尽管印度是生成式AI的重要使用者,可在诸多方面还是比不上美国与中国。比如,在2010年到2022年期间,全球AI专利总量里,中国和美国分别占据60%与20%,然而印度获取的专利还不到0.5%。另外,印度政府所资助的人工智能项目仅有10亿美元的价值。
然而,DeepSeek与阿里Qwen的成功意味着,模型研发的固定成本能被削减,这对那些想要加入这场竞争,却受GPU资源或者从零构建基础模型所必需的数据、资金等因素限制的国家而言,是个极为积极的信号。
在印度内部,一场辩论正在进行。辩论的内容是,到底应该从最基础的部分开始去研发基础模型,还是依靠现有的开源大模型,然后在这个开源大模型之上构建封装层呢?
Infosys的共同创立者Nandan Nilekani曾经宣称,印度不应该将精力集中在构建大型模型上,而AI领域的其他一些人,像Perplexity AI的创始人Aravind Srinivas,就公开表明Nilekani所说的印度不需要构建自身的AI模型这种言论“是错误的”。
Srinivas于X平台的一则帖子里表示:“他(Nilekani)存在错误引导,促使印度民众忽略模型训练技能,仅仅将精力放在现有模型之上构建封装层。可实际上这两者都是不可或缺的。”提及DeepSeek所达成的突破时,Srinivas在另一则帖子里又补充说:“我期望印度能够转变态度,不要仅仅重复利用开源模型,而是要尽力提升自身的模型训练能力,让这种能力不但对印度语言适用,并且在各项指标上都具备全球竞争力。”
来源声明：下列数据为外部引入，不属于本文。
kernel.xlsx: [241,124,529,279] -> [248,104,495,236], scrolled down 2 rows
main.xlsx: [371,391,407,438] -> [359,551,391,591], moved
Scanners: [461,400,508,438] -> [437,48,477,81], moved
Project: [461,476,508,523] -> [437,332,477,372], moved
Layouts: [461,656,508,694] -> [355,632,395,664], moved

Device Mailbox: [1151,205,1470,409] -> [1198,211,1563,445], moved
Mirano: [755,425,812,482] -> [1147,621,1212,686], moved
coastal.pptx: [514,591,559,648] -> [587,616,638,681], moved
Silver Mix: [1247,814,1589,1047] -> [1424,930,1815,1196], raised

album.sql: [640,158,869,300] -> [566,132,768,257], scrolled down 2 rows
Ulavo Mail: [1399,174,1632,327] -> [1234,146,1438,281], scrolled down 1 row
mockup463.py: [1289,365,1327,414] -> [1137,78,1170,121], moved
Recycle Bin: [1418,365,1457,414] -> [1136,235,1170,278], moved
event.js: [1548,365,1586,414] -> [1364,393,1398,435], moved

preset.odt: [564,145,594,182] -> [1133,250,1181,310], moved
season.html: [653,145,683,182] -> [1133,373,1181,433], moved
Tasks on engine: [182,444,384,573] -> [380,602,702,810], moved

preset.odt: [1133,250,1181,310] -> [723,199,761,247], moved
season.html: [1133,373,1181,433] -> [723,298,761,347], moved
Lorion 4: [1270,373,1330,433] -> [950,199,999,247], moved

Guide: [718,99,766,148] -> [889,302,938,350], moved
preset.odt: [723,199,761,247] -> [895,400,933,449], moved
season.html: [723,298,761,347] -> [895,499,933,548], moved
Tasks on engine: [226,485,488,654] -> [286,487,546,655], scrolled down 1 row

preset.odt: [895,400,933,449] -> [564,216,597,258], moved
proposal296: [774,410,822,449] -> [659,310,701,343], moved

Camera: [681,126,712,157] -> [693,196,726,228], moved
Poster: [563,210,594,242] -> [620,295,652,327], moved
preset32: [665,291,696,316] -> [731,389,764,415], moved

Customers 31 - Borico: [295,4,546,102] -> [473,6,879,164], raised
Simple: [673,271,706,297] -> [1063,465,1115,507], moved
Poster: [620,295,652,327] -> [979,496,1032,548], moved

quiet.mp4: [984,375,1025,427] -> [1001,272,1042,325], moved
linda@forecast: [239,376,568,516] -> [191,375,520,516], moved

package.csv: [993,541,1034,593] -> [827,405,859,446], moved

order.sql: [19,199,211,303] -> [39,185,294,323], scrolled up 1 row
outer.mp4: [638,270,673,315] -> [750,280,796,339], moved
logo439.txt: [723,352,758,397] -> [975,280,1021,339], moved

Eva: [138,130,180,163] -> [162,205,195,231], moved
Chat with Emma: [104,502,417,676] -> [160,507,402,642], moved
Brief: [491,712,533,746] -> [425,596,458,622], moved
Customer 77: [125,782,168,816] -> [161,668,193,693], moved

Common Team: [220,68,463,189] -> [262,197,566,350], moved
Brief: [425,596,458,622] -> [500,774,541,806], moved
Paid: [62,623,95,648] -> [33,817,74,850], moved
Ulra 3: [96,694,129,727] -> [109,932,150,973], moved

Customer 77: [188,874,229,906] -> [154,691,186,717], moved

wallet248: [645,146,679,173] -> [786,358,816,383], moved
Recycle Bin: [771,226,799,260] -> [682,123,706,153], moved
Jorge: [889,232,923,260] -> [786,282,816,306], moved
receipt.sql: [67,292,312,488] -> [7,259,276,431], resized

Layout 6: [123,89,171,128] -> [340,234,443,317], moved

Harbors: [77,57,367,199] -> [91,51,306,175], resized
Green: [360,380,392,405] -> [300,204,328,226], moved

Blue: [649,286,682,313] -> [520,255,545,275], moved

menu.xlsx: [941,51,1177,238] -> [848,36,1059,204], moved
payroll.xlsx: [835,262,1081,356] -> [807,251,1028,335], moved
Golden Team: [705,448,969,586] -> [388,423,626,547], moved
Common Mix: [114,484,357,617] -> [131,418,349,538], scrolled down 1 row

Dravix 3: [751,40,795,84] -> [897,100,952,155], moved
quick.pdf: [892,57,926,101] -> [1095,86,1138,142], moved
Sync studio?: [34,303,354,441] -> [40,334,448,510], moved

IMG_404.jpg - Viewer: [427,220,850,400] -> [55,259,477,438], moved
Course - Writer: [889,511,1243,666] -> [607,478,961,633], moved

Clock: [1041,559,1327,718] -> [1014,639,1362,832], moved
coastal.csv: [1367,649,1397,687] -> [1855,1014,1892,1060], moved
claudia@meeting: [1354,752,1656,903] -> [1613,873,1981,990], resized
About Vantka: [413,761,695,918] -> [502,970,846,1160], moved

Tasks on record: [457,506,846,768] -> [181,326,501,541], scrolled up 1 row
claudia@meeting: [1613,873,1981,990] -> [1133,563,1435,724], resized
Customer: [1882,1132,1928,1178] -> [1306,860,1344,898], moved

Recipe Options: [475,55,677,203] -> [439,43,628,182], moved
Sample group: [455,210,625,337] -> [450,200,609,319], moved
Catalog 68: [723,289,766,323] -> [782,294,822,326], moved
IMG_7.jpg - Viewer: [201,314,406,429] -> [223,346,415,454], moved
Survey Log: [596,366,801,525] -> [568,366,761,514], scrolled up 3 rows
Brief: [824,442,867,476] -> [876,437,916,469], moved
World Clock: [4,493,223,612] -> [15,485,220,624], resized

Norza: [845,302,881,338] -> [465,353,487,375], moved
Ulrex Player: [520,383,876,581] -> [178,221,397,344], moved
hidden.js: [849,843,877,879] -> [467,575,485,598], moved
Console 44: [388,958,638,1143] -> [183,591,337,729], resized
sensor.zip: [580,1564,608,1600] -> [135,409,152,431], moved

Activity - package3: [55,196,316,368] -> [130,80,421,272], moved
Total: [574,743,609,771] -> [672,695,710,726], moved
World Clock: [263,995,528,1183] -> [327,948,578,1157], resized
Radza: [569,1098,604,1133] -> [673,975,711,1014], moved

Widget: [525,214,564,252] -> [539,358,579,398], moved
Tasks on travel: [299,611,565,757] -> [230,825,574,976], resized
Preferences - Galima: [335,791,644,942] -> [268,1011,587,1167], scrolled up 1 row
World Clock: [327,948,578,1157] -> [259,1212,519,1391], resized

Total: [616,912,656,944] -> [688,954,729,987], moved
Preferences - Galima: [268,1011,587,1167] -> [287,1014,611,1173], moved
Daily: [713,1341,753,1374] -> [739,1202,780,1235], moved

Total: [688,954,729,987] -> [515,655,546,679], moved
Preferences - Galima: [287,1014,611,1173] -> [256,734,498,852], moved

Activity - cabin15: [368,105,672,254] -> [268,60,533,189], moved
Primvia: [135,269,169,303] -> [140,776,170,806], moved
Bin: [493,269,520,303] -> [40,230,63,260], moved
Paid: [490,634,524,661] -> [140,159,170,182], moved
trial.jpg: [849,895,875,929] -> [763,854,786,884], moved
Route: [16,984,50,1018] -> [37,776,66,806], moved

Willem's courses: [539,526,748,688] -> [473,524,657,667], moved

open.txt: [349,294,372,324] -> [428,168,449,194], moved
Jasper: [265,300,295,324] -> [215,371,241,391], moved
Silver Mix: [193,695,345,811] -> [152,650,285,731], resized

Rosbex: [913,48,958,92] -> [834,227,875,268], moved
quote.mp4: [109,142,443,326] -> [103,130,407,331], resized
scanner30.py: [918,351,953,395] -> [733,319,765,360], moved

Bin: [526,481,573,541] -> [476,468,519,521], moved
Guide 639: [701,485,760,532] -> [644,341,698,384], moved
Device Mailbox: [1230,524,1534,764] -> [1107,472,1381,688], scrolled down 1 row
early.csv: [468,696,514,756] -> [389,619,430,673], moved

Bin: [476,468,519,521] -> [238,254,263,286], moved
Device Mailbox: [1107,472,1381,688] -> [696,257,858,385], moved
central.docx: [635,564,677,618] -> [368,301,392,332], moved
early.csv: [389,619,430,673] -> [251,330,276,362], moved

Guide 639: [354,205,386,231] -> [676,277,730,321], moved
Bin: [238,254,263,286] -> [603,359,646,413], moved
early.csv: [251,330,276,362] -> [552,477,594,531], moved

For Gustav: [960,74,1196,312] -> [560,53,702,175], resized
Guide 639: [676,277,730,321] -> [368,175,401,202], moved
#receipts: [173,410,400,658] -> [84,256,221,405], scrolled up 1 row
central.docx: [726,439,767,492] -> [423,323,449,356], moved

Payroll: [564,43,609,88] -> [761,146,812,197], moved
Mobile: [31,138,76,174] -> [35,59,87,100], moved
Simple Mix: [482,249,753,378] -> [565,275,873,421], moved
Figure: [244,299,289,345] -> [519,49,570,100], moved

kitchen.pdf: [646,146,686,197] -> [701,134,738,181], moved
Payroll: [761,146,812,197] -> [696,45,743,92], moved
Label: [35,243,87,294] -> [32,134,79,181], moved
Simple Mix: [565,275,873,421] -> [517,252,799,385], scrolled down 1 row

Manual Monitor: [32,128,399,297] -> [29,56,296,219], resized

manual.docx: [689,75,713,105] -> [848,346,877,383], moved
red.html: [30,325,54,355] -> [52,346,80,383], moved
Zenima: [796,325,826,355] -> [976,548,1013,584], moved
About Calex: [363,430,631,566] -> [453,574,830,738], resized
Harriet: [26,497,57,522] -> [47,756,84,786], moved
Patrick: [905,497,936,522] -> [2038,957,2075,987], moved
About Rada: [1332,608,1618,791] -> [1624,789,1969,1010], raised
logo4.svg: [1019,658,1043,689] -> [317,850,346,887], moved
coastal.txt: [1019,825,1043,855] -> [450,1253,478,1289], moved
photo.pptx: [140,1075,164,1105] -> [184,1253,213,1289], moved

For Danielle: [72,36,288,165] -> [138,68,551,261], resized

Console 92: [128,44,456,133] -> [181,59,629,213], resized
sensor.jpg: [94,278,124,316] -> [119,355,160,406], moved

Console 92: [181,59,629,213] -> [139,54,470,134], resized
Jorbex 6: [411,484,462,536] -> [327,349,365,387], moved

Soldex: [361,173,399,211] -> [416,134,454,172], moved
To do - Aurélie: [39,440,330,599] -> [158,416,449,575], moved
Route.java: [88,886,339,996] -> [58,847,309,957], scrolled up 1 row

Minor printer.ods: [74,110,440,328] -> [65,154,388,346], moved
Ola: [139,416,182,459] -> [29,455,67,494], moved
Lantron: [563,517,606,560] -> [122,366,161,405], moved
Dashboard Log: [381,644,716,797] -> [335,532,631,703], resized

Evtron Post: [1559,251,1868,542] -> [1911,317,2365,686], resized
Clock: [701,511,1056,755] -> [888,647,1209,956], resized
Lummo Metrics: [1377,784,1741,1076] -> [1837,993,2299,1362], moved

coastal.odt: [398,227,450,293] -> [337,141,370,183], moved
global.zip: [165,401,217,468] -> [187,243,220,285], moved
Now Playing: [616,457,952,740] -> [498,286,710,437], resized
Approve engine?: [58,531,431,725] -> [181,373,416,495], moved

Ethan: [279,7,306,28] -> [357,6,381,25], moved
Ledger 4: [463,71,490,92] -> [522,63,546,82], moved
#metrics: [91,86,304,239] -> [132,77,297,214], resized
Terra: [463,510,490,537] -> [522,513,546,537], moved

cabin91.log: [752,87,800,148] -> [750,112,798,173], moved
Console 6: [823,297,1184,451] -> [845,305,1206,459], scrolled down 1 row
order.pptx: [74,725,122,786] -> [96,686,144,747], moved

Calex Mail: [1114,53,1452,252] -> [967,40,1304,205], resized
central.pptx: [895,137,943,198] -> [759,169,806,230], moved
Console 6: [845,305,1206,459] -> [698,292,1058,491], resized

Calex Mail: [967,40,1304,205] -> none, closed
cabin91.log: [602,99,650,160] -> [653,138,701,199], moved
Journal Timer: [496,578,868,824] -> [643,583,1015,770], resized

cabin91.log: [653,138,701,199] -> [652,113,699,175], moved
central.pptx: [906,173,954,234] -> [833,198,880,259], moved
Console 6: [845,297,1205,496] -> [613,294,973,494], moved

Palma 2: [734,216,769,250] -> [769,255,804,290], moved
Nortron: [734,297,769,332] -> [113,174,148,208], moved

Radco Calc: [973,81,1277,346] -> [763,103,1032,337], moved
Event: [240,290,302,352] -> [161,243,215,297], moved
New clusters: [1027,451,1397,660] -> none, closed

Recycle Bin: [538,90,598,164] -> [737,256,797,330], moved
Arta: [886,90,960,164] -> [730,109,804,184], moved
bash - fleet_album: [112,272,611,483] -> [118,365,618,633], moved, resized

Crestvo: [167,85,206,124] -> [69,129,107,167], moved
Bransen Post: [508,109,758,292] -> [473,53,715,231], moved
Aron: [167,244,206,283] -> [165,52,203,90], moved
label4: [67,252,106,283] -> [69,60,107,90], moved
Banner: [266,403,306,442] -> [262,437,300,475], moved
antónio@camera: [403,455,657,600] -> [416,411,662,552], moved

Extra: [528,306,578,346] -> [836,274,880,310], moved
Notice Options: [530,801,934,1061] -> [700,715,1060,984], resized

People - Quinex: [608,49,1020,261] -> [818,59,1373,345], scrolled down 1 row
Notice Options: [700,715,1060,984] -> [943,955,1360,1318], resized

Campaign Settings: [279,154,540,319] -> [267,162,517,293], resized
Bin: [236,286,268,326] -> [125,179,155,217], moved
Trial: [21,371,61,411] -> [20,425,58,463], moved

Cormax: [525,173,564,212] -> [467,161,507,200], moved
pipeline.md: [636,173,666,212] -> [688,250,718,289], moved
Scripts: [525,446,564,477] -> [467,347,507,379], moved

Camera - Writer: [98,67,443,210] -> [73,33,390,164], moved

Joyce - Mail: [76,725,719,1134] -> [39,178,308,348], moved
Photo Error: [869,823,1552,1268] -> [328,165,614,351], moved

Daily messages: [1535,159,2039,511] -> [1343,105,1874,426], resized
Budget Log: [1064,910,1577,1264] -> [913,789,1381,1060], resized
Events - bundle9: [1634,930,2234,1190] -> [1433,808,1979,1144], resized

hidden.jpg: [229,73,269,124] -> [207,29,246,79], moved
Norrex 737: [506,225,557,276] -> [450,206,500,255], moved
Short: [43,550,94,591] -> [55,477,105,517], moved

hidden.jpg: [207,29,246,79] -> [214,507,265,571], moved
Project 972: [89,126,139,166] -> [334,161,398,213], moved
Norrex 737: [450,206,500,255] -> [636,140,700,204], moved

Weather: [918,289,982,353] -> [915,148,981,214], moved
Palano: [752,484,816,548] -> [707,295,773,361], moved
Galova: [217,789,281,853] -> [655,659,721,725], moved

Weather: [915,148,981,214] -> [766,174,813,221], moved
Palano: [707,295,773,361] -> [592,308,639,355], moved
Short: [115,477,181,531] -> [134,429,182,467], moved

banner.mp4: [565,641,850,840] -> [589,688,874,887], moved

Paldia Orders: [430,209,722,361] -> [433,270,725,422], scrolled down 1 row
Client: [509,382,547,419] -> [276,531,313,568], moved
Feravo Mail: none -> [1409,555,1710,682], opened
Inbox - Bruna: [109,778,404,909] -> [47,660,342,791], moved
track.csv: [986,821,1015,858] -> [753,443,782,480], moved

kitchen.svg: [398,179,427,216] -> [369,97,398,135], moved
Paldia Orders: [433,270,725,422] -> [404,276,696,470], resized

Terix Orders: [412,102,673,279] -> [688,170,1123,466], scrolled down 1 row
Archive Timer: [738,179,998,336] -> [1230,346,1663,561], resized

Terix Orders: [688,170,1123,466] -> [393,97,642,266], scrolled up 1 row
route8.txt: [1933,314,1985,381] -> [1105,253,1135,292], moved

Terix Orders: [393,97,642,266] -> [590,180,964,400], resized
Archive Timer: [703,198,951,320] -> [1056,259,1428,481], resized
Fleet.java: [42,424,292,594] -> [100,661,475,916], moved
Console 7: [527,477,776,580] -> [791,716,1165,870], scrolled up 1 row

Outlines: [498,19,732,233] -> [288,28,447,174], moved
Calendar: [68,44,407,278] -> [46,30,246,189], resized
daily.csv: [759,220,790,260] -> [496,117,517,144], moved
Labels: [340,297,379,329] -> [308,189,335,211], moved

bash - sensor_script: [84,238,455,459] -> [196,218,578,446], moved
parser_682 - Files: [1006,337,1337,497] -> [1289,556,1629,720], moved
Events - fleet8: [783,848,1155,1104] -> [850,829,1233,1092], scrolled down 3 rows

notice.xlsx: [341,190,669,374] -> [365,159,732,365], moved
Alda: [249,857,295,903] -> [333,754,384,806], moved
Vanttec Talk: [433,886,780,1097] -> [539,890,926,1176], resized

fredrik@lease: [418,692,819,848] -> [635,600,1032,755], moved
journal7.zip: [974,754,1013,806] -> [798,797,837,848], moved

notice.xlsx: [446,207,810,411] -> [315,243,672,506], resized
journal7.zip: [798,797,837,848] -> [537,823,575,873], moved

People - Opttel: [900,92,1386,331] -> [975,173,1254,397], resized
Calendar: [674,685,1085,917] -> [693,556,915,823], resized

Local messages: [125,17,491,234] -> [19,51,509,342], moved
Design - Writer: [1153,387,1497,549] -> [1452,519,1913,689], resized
“虽然DeepSeek取得的成功表明人工智能模型能够基于更陈旧、更廉价的芯片构建,这一点能让印度稍感慰藉,然而缺乏来自产业界和政府的耐心或者长期资本才是核心问题。”AI咨询公司的创立者Jaspreet Bindra如此表示。
虽然面临诸多问题,但印度在人才方面的表现还是远远超出其自身实力的:全球有15%的人工智能(AI)从业者都出自印度。不过,斯坦福大学有关人工智能(AI)人才移民的研究表明,有更多的人打算离开这个国家。
班加罗尔的外包产业规模达到了2000亿美元,那里有着数百万的程序员。在理想的状态下,它理当成为印度人工智能宏伟目标的先锋。然而,IT企业从来都没有真正把重点从低成本的服务性工作,转移到开发基础的消费者人工智能技术方面上来。
许多印度民众觉得,在接下来的数年里,印度怎么也生产不出类似DeepSeek那样的产品,更多的机会恐怕还是在于基于开源项目来构建并整合应用。